Article mis à jour le 4/8/2019

          Paul, un célibataire endurci, avait une confiance aveugle en l’amitié indéfectible de Margot, la blonde aux cheveux couleur de blés mûrs, aux yeux bleus comme un ciel d’azur mais qui, malheureusement, était myope comme une taupe et cela, Paul l’ignorait ! De ce fait il ne se rendait pas compte qu’il allait droit dans le mur en roulant les mécaniques pour se faire mousser auprès d’elle !

                   
          Or un jour, espérant obtenir un peu plus de la belle aux cheveux d’or, il se leva du bon pied malgré sa nuit blanche et, sans vague à l’âme, après un repas frugal, il se dirigea vers la forêt toute proche.
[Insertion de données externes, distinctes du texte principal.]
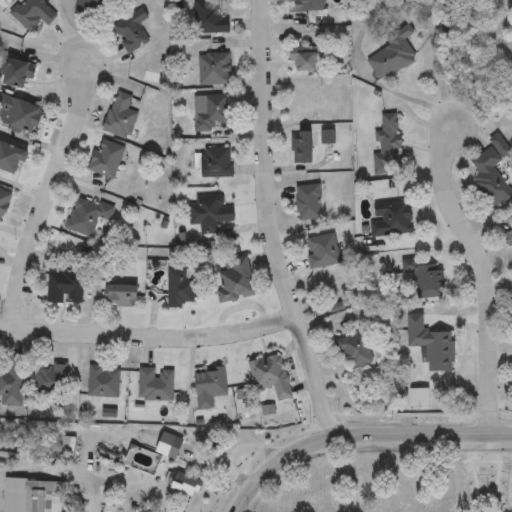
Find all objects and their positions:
building: (308, 6)
building: (308, 6)
building: (92, 9)
building: (93, 9)
building: (33, 15)
building: (33, 15)
building: (208, 19)
building: (209, 19)
building: (131, 31)
building: (132, 32)
building: (394, 56)
building: (394, 57)
building: (303, 60)
building: (303, 61)
building: (214, 69)
building: (214, 70)
building: (16, 75)
building: (16, 76)
building: (306, 100)
building: (306, 101)
building: (210, 112)
building: (211, 113)
building: (19, 116)
building: (19, 117)
building: (120, 117)
building: (121, 117)
building: (388, 146)
building: (327, 147)
building: (327, 147)
building: (388, 147)
building: (302, 149)
building: (302, 149)
building: (11, 159)
building: (105, 159)
building: (11, 160)
building: (106, 160)
building: (216, 163)
building: (216, 163)
building: (492, 174)
building: (493, 175)
road: (48, 196)
building: (308, 203)
building: (308, 203)
building: (4, 204)
building: (4, 204)
building: (209, 213)
building: (209, 214)
building: (86, 217)
building: (87, 217)
building: (392, 219)
building: (392, 220)
road: (271, 222)
building: (508, 240)
building: (508, 241)
building: (323, 252)
building: (323, 252)
road: (482, 272)
building: (426, 279)
building: (426, 279)
building: (236, 280)
building: (236, 280)
building: (64, 288)
building: (65, 288)
building: (180, 288)
building: (180, 288)
building: (122, 296)
building: (122, 297)
road: (149, 338)
building: (358, 352)
building: (358, 352)
building: (271, 378)
building: (272, 378)
building: (12, 381)
building: (12, 382)
building: (51, 382)
building: (103, 382)
building: (103, 382)
building: (52, 383)
building: (155, 385)
building: (155, 386)
building: (209, 387)
building: (210, 388)
road: (359, 436)
road: (199, 441)
building: (168, 446)
building: (168, 446)
building: (182, 483)
building: (183, 484)
park: (395, 484)
building: (42, 495)
building: (42, 496)
road: (91, 499)
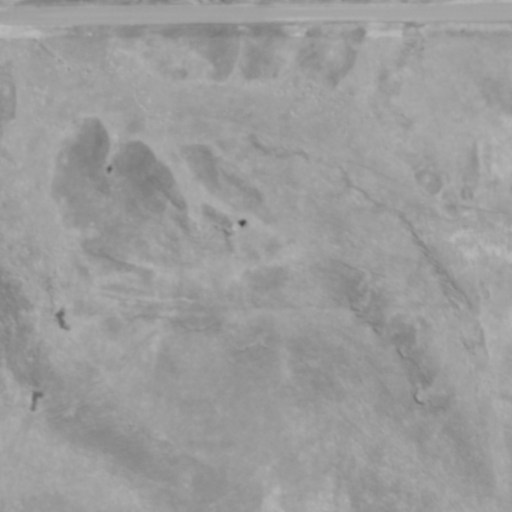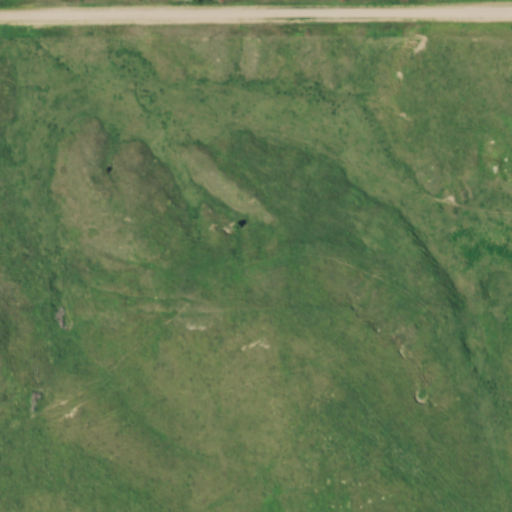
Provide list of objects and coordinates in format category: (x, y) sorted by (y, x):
road: (256, 19)
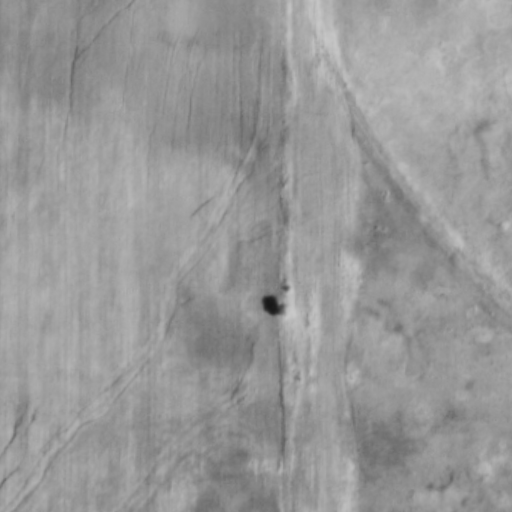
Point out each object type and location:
road: (316, 255)
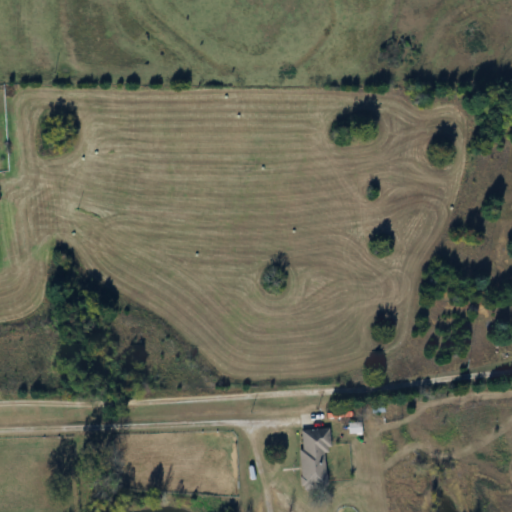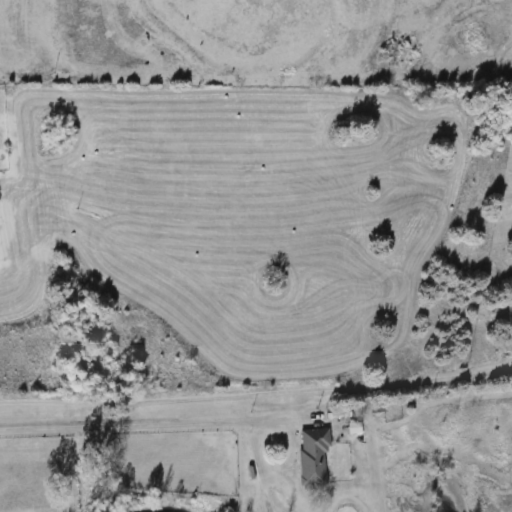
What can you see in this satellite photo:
road: (256, 392)
road: (148, 424)
building: (310, 458)
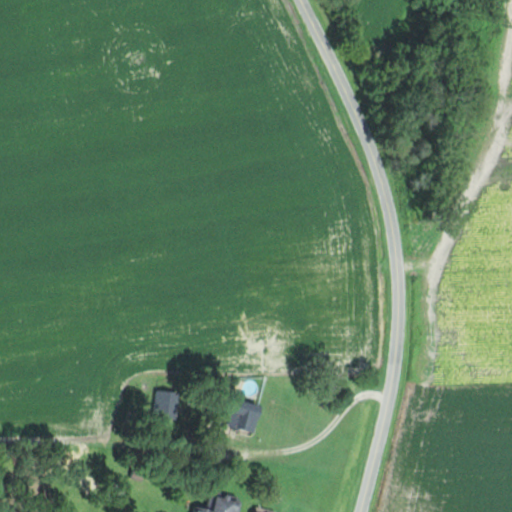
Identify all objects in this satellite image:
road: (395, 248)
building: (169, 401)
building: (248, 414)
building: (222, 503)
building: (265, 509)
La veille, il l’avait entendu projeter une promenade dans les parages. Avec une foi de charbonnier il se dit qu’il allait la surprendre et, sans peur de friser le ridicule, faire le mariole pour essayer de se faire aimer d’elle !

           A la croisée des chemins son sang ne fît qu’un tour et il sentit son cœur battre la chamade… En effet, son œil de lynx découvrît sans peine, assise sur un rocher ensoleillé, la fine fleur dont il rêvait, sa 8° merveille du monde, sa Margot chérie ! La jeune fille semblait avoir pété les plombs, son visage ruisselait de larmes et elle paraissait avoir la peur au ventre en fixant un point pour lui invisible ! Paul en aurait pleuré de joie, se disant qu’il n’arrivait pas comme un cheveu sur la soupe et qu’elle ne pourrait l’envoyer paître !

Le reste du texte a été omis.